[OpenIndiana-discuss] OpenIndiana server networking problem.

Jim Klimov jimklimov at cos.ru
Tue Jul 2 16:01:37 UTC 2013


Hello Peter,

On 2013-07-01 23:49, DormitionSkete at hotmail.com wrote:
> The /etc/nsswitch.conf is the stock OI configuration.  I have not changed anything in it.
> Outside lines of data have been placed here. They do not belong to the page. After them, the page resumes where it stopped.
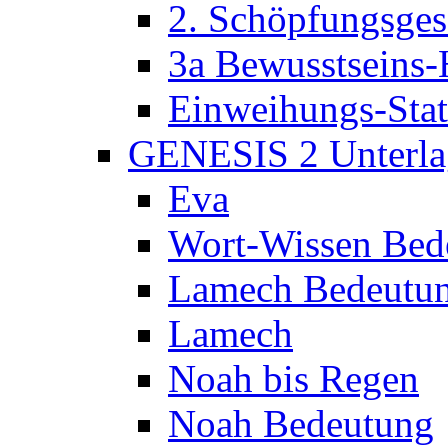
2. Schöpfungsges
3a Bewusstseins-
Einweihungs-Sta
GENESIS 2 Unterla
Eva
Wort-Wissen Bed
Lamech Bedeutu
Lamech
Noah bis Regen
Noah Bedeutung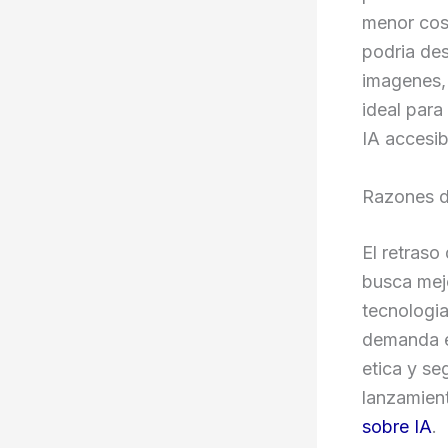
menor cos
podria des
imagenes, 
ideal para
IA accesib
Razones d
El retras
busca mejo
tecnologia
demanda e
etica y se
lanzamien
sobre IA
.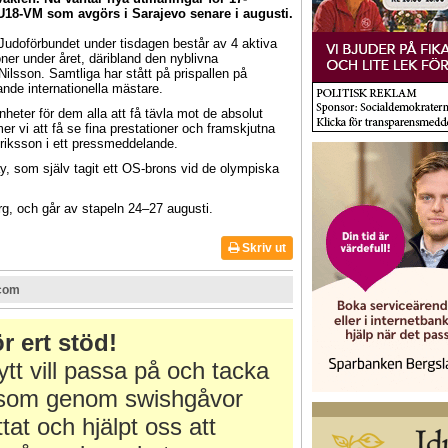
l U18-VM som avgörs i Sarajevo senare i augusti.
doförbundet under tisdagen består av 4 aktiva
ner under året, däribland den nyblivna
lsson. Samtliga har stått på prispallen på
nde internationella mästare.
nheter för dem alla att få tävla mot de absolut
r vi att få se fina prestationer och framskjutna
Eriksson i ett pressmeddelande.
, som själv tagit ett OS-brons vid de olympiska
.org, och går av stapeln 24–27 augusti.
Skriv ut
.com
r ert stöd!
tt vill passa på och tacka
r som genom swishgåvor
ttat och hjälpt oss att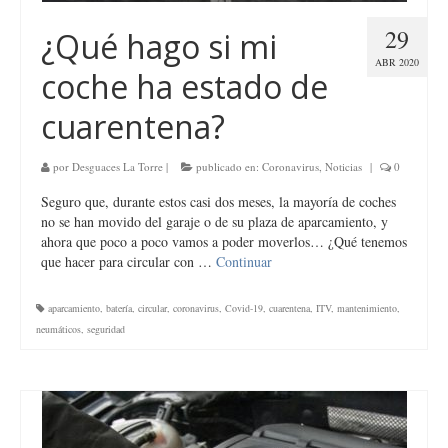
29
¿Qué hago si mi
ABR 2020
coche ha estado de
cuarentena?
por
Desguaces La Torre
|
publicado en:
Coronavirus
,
Noticias
|
0
Seguro que, durante estos casi dos meses, la mayoría de coches
no se han movido del garaje o de su plaza de aparcamiento, y
ahora que poco a poco vamos a poder moverlos… ¿Qué tenemos
que hacer para circular con …
Continuar
aparcamiento
,
batería
,
circular
,
coronavirus
,
Covid-19
,
cuarentena
,
ITV
,
mantenimiento
,
neumáticos
,
seguridad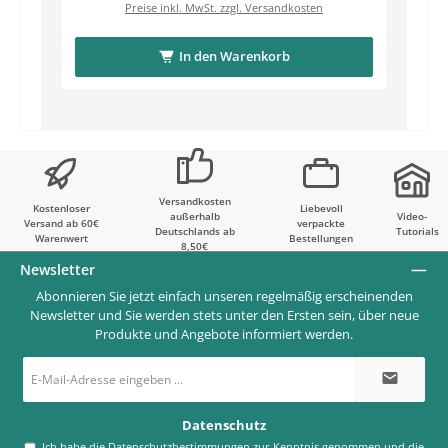
Preise inkl. MwSt. zzgl. Versandkosten
In den Warenkorb
Versandkosten
Kostenloser
Liebevoll
außerhalb
Video-
Versand ab 60€
verpackte
Deutschlands ab
Tutorials
Warenwert
Bestellungen
8,50€
Newsletter
Abonnieren Sie jetzt einfach unseren regelmäßig erscheinenden
Newsletter und Sie werden stets unter den Ersten sein, über neue
Produkte und Angebote informiert werden.
E-
Mail-
Adresse
*
Datenschutz
Ich habe die
Datenschutzbestimmungen
zur Kenntnis genommen und die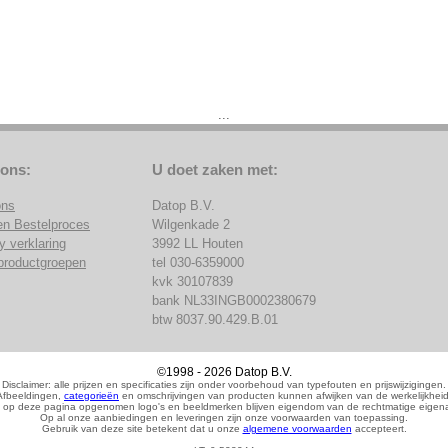
...
 ons:
U doet zaken met:
ons
Datop B.V.
en Bestelproces
Wilgenkade 2
y verklaring
3992 LL Houten
productgroepen
tel 030-6359000
kvk 30107839
bank NL33INGB0002380679
btw 8037.90.429.B.01
©1998 - 2026 Datop B.V.
Disclaimer: alle prijzen en specificaties zijn onder voorbehoud van typefouten en prijswijzigingen.
Afbeeldingen,
categorieën
en omschrijvingen van producten kunnen afwijken van de werkelijkheid
 op deze pagina opgenomen logo's en beeldmerken blijven eigendom van de rechtmatige eigena
Op al onze aanbiedingen en leveringen zijn onze voorwaarden van toepassing.
Gebruik van deze site betekent dat u onze
algemene voorwaarden
accepteert.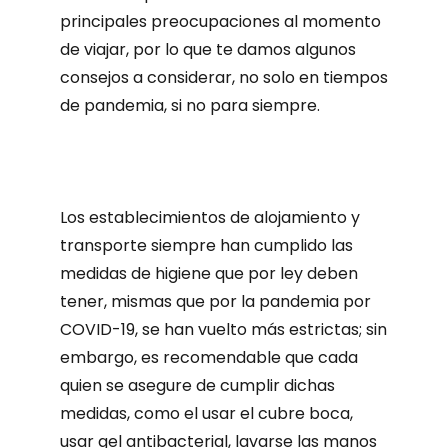
principales preocupaciones al momento
de viajar, por lo que te damos algunos
consejos a considerar, no solo en tiempos
de pandemia, si no para siempre.
Los establecimientos de alojamiento y
transporte siempre han cumplido las
medidas de higiene que por ley deben
tener, mismas que por la pandemia por
COVID-19, se han vuelto más estrictas; sin
embargo, es recomendable que cada
quien se asegure de cumplir dichas
medidas, como el usar el cubre boca,
usar gel antibacterial, lavarse las manos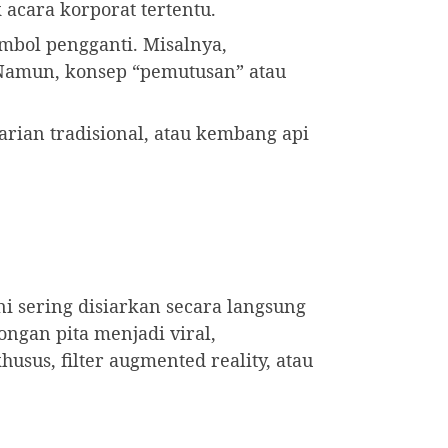
 acara korporat tertentu.
imbol pengganti. Misalnya,
Namun, konsep “pemutusan” atau
rian tradisional, atau kembang api
ni sering disiarkan secara langsung
ongan pita menjadi viral,
sus, filter augmented reality, atau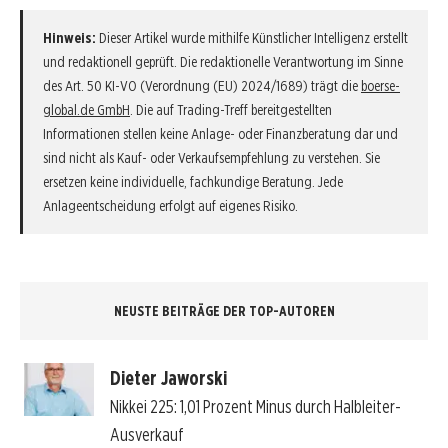
Hinweis:
Dieser Artikel wurde mithilfe Künstlicher Intelligenz erstellt
und redaktionell geprüft. Die redaktionelle Verantwortung im Sinne
des Art. 50 KI-VO (Verordnung (EU) 2024/1689) trägt die
boerse-
global.de GmbH
. Die auf Trading-Treff bereitgestellten
Informationen stellen keine Anlage- oder Finanzberatung dar und
sind nicht als Kauf- oder Verkaufsempfehlung zu verstehen. Sie
ersetzen keine individuelle, fachkundige Beratung. Jede
Anlageentscheidung erfolgt auf eigenes Risiko.
NEUSTE BEITRÄGE DER TOP-AUTOREN
Dieter Jaworski
Nikkei 225: 1,01 Prozent Minus durch Halbleiter-
Ausverkauf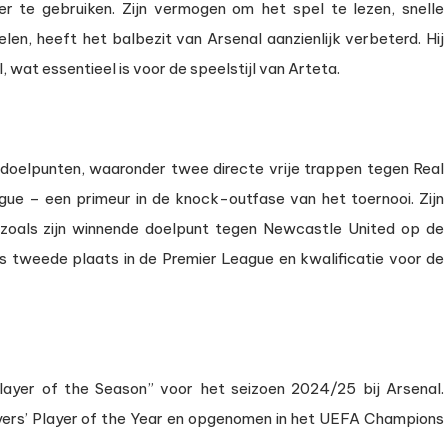
 te gebruiken. Zijn vermogen om het spel te lezen, snelle
elen, heeft het balbezit van Arsenal aanzienlijk verbeterd. Hij
 wat essentieel is voor de speelstijl van Arteta.
 doelpunten, waaronder twee directe vrije trappen tegen Real
ue – een primeur in de knock-outfase van het toernooi. Zijn
zoals zijn winnende doelpunt tegen Newcastle United op de
s tweede plaats in de Premier League en kwalificatie voor de
Player of the Season” voor het seizoen 2024/25 bij Arsenal.
yers’ Player of the Year en opgenomen in het UEFA Champions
Actually, this may be the culprit for "not seeing hosts in the
internet": the default nsswitch may include only a configuration
for name lookups in the "files" database (basically in /etc/hosts)
and thus does not try to use DNS, LDAP, NIS or other possible
sources. There are several sample /etc/nsswitch.* files for other
default configurations (you likely want to take /etc/nsswitch.dns
and copy it over /etc/nsswitch.conf, if needed).

You can verify it thus:
jim$ grep hosts /etc/nsswitch.conf
# "hosts:" and "services:" in this file are used only if the
hosts:      files dns

In this example, the system is configured to first consult the
local /etc/hosts file, and if those lookups fail - go to DNS
as configured in /etc/resolv.conf. There you normally have two
types of entries: up to six "nameserver" lines with the DNS
servers, in order of preference. Usually these include local
DNS instances on your LAN which can resolve non-public names,
if any, and are also caching DNS servers for internet name
resolution by default, or the ISP's DNS servers, if known, so
as to reduce latency on name lookups. You can also use some
public DNS servers, popular ones include google's 8.8.8.8 or
4.2.2.4 (and a few neighboring IP numbers - these ones are
easier to remember and type).

> /etc/resolv.conf was empty.  I put "nameserver 192.168.0.1" in it, did a "svcadm restart network", but it did not seem to change anything with the netstat command.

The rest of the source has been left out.